Oh and BTW (also sorry for the text avalanche), as I'm thinking about it, I may as well try an entirely different approach that uses only 1 render: do a point sample mini copy of the main render from the backbuffer, eg. 256x256 pixels, then scale them down to 128x128 while smoothing the point samples (blur-shrink), probably using inline assembler (like you can in gfa basic, and probably freebasic that can make it a dll that then can be used in Blitz3D via userlib decls). And when reading the point samples from the render, ignore anything that isn't bright enough (or lower it to rgb 0).
Ok, in case anyone is interested: I tried the above idea (not the ASM part) and two things became clear: first of all, doing only one render inevitably causes a recursive feedback, because the points sampled are brightened and sampled again repeatedly, forcing me to use a very low alpha, but even then it stabilizes only due to rounding errors, causing it to flicker wildly. So I concluded there is no way around a 2nd render.
However, I found a much faster way: Render the scene without the rays mesh, full display size. Then do the point sample from the backbuffer and move it to the ray mesh texture. Then move the camera 10000 units away, where the entire scene is out of rendering range (the ray mesh is parented to the camera), set the cameraClsMode to maintain the backbuffer and now render the ray mesh alone ontop of it. Then set CameraClsMode to 1,1 again and move camera back to the scene. I was able to lower the rendering time of the effect from 23 to 16 ms - still very slow.
That's when I figured out the second thing: from the 16 ms about 13 ms were used only by the commands lockbuffer backbuffer() and unlockbuffer backbuffer() ! I tried it with no fastpixelreading, it took 13ms, then also without lockbuffer and it went down to like 1ms.
So the main bottleneck seems to be lockbuffer. It seems to wait for some green light from directX, which is in sync with the system framerate. I tried VWait right before lockbuffer and was able to lower it from 16 to 5 ms. But VWait should always be followed by flip 0, if used at all. Maybe I'll upload the source.
Very interesting and cool insights you got there, as always! I'm curious about the freebasic or inline assembly way to make it faster as I would presume this is how FastExt does this effect.

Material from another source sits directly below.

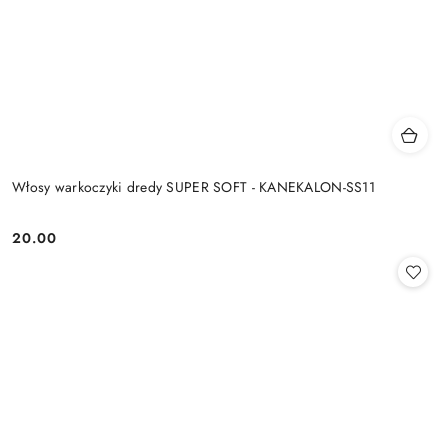
Włosy warkoczyki dredy SUPER SOFT - KANEKALON-SS11
20.00
Cena:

There is also this one idea that I am very interested with the outcome from Fredborg which RemiD described before that you might look into below. I guess you might use some form of light trails effect for the rays and perhaps you can have a go at it! ๐
"the idea was to have a subdivided quad parented to the camera, have its vertices colored with the sun color, and use linepicks from the sun to each vertex, and set the vertices alphas accordingly (if a light ray can reach a vertex, alpha 0.5, if a light ray can't reach a vertex, alpha 0)

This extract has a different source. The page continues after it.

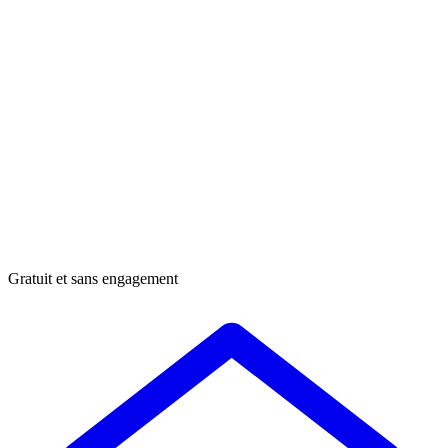
Gratuit et sans engagement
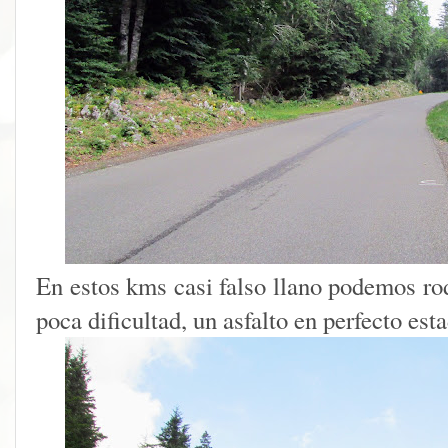
En estos kms casi falso llano podemos ro
poca dificultad, un asfalto en perfecto est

with blendmode add or multiply2..."
Maybe I'm wrong, but as far as I remember Blitz3D doesn't support Render to Texture. The addition of Flag 256 allowed for faster access ("Store texture in vram"), but no direct render to texture. Copyrect from backbuffer to vram-texture is rather fast tho. Lockbuffer is slow and the actual problem. A way around would be:
render actual scene, without rays.
render mini version 256x256 and copyrect to texturebuffer (optimized with details like grass hidden)

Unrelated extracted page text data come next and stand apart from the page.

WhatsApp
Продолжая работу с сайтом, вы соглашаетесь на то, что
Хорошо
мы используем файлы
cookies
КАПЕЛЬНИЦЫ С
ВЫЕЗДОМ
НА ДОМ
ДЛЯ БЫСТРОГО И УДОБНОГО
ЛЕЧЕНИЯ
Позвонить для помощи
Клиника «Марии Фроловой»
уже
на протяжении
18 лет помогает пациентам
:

render rays mesh alone ontop
This 3 render method does not allow for pixel access, so I'd use EntityColor 0,0,0 for shadow casting things, like in the source. Most important: no lockbuffer required. That should lower the 16 ms to 2 ms. The beauty of extracting the texture from the first render using readpixel etc. was, that its speed is independent from scene complexity, but well, it required lockbuffer, so..
edit: I just tried that, not significantly faster, unless I did something wrong. Then there was also a hack, to directly peek/poke VRam and Buffers, I guess using the memory.lib. Most likely not very stabile.